According to NTSB reports Clause was coming in for a landing when he and his nine tiny reindeer were apparently blinded by the intense seasonal lighting on the home owned by Clark and Ellen Griswold.
“Clause says that he was struck blind by the intense light radiating from the Griswold’s house,” said investigator Padame Piyra. “The black box recording and the radar tracking at O’Hare show that Clause had cut out of a cloud bank coming in off the lake,so it appears that to some extent the Griswolds are at fault for disrupting normal flight patterns.”

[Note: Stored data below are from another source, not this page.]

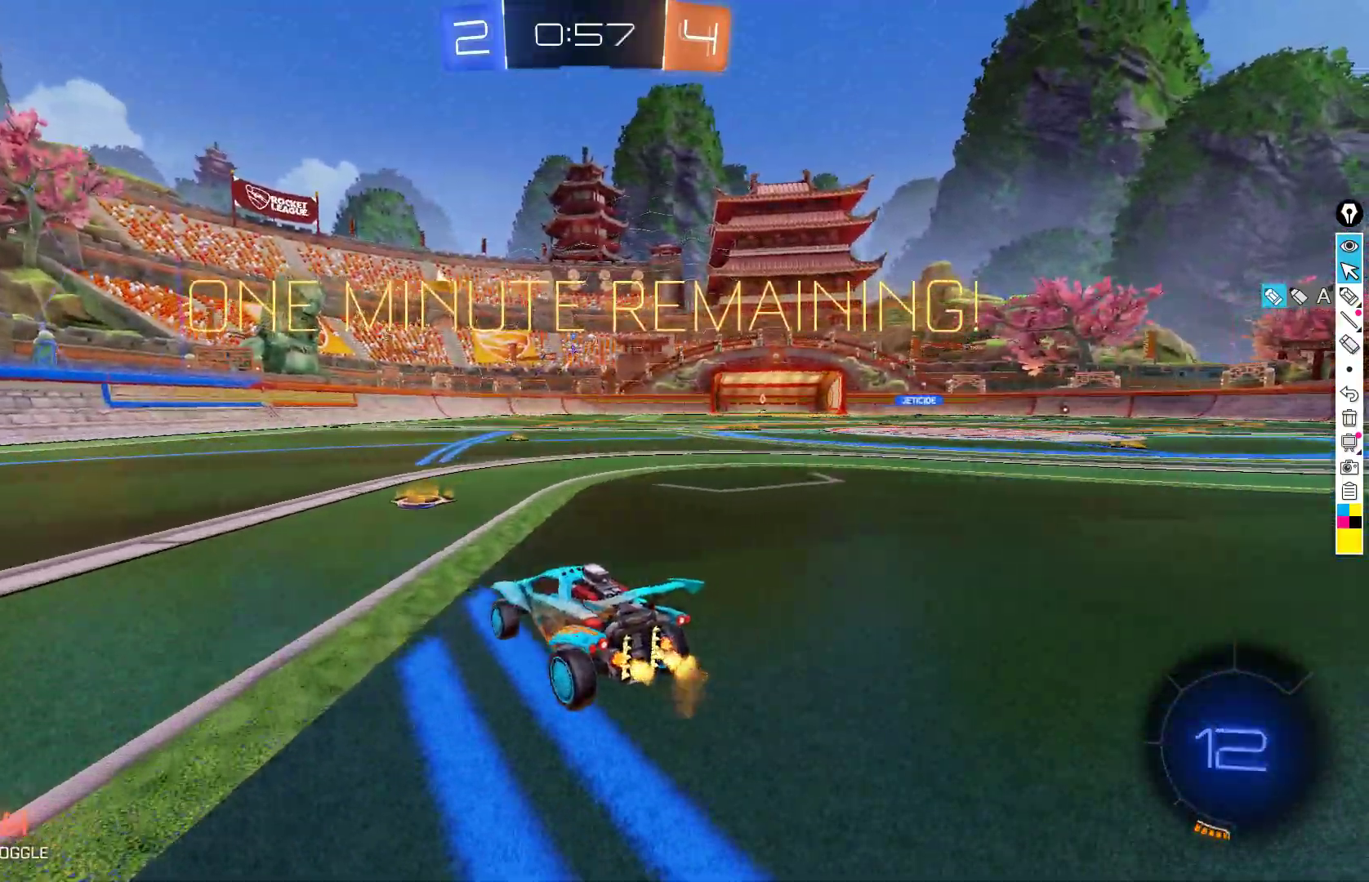
{"buttons": ["R2"], "left_stick": "down-left", "events": [[183, "left_stick", "center"], [467, "left_stick", "down-left"]]}
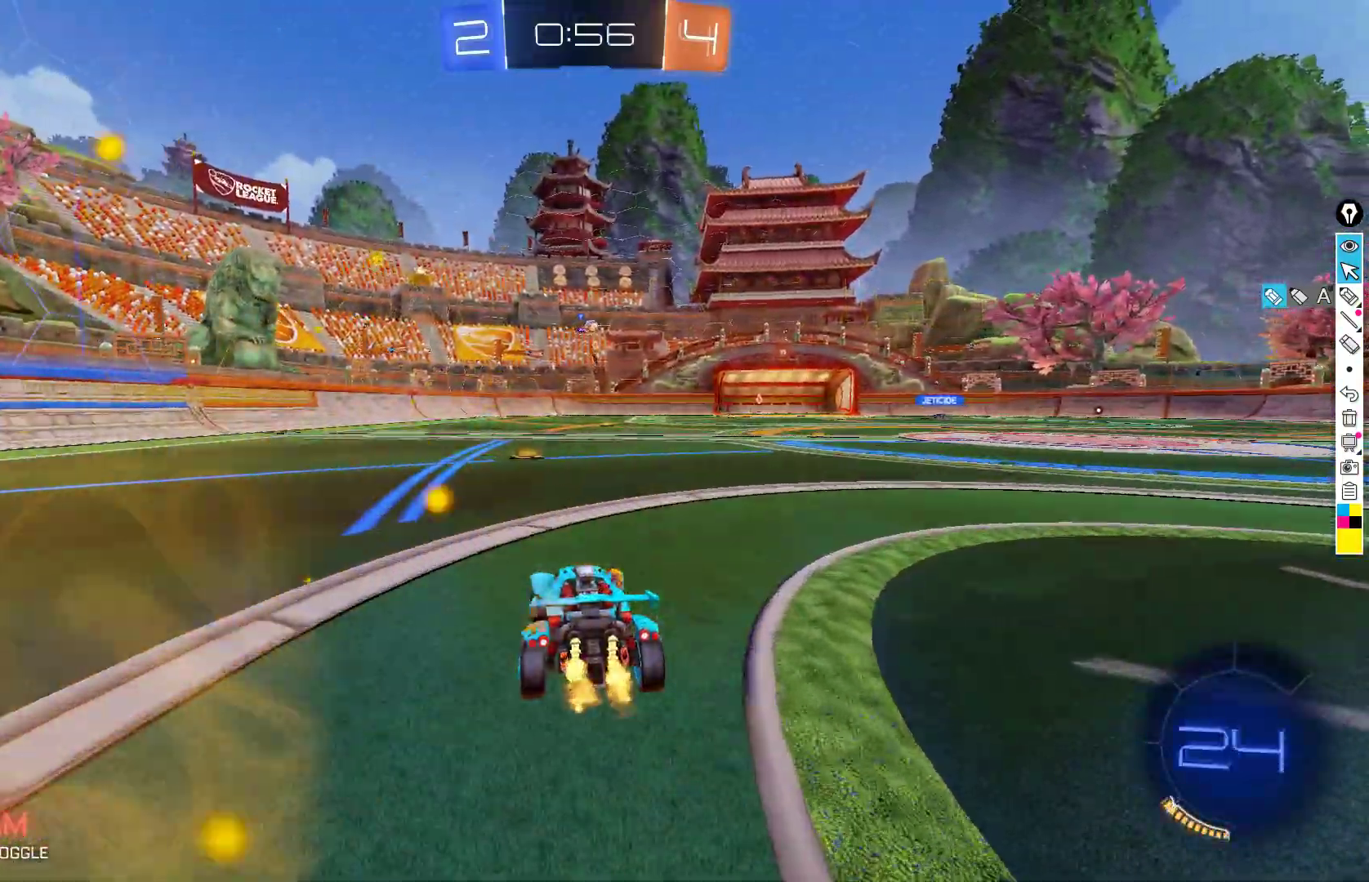
{"buttons": [], "left_stick": "center", "events": [[100, "left_stick", "center"], [350, "left_stick", "right"], [450, "R2", "up"], [450, "left_stick", "center"]]}
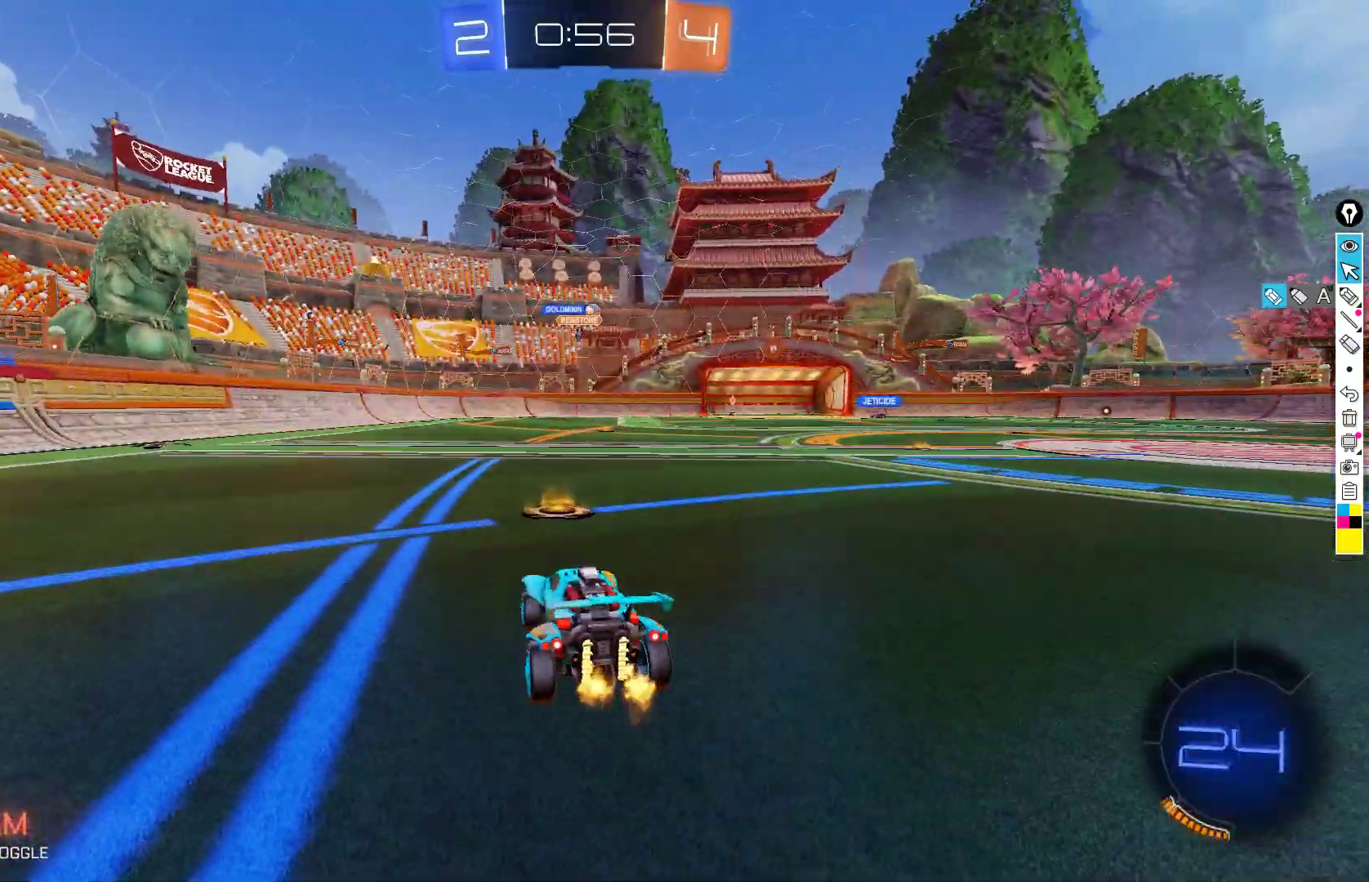
{"buttons": [], "left_stick": "center", "events": [[133, "L2", "down"], [200, "left_stick", "down-right"], [250, "left_stick", "right"], [317, "L2", "up"], [467, "left_stick", "center"]]}
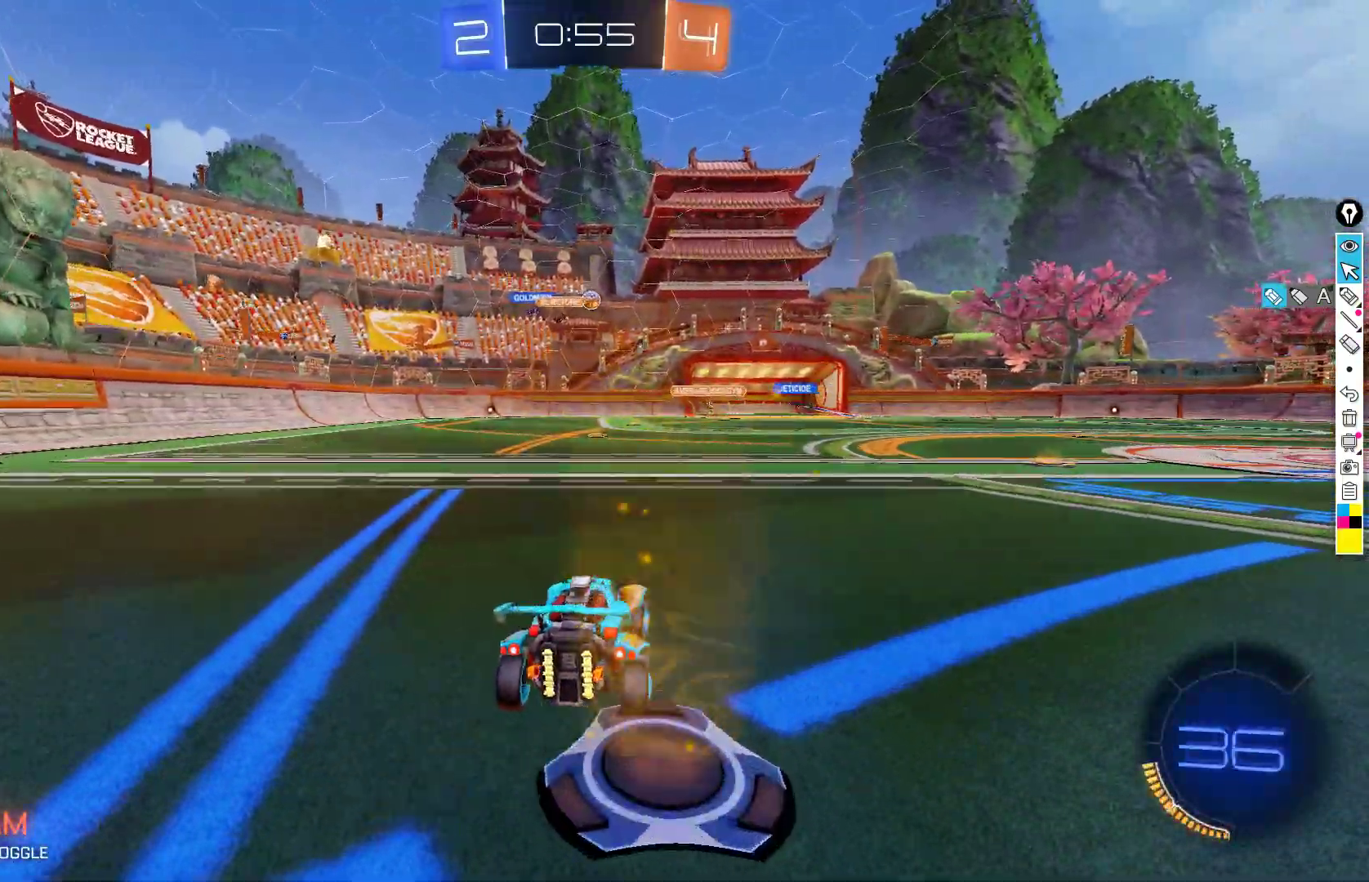
{"buttons": ["L2"], "left_stick": "center", "events": [[67, "R2", "down"], [133, "left_stick", "down-left"], [200, "left_stick", "center"], [450, "R2", "up"], [500, "L2", "down"]]}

Clause’s injuries from the crash include a broken leg and hip and damaged ear drum as well as numerous abrasions and bruising. Reindeer Vixen, Prancer and Blitzen are also recovering from injuries at the Lincoln Park Zoo medical center
Clause refused to speak to the press and directed all questions to Elfin Watch Leader Almyra.
“First thing Monday morning a civil suit will be filed in superior court against the Griswolds,” said Almyra following Clause’s release. “Approximately one third of our clients went unserved this Christmas following this terrible incident. Mr. and Mrs. Clause feel it is important to hold to their beliefs regarding personal responsibility and naughty and nice guidelines, the Griswold have to be held accountable.”
“We're all in this together,” said Clark Griswold when asked about the suit. “This is a full-blown, four-alarm holiday emergency here. We're gonna press on, and we're gonna continue to have the hap, hap, happiest Christmas since Bing Crosby tap-danced with Danny fucking Kaye.”
“I don't know what to say, except its Christmas and we're all in misery,” added Ellen Griswold.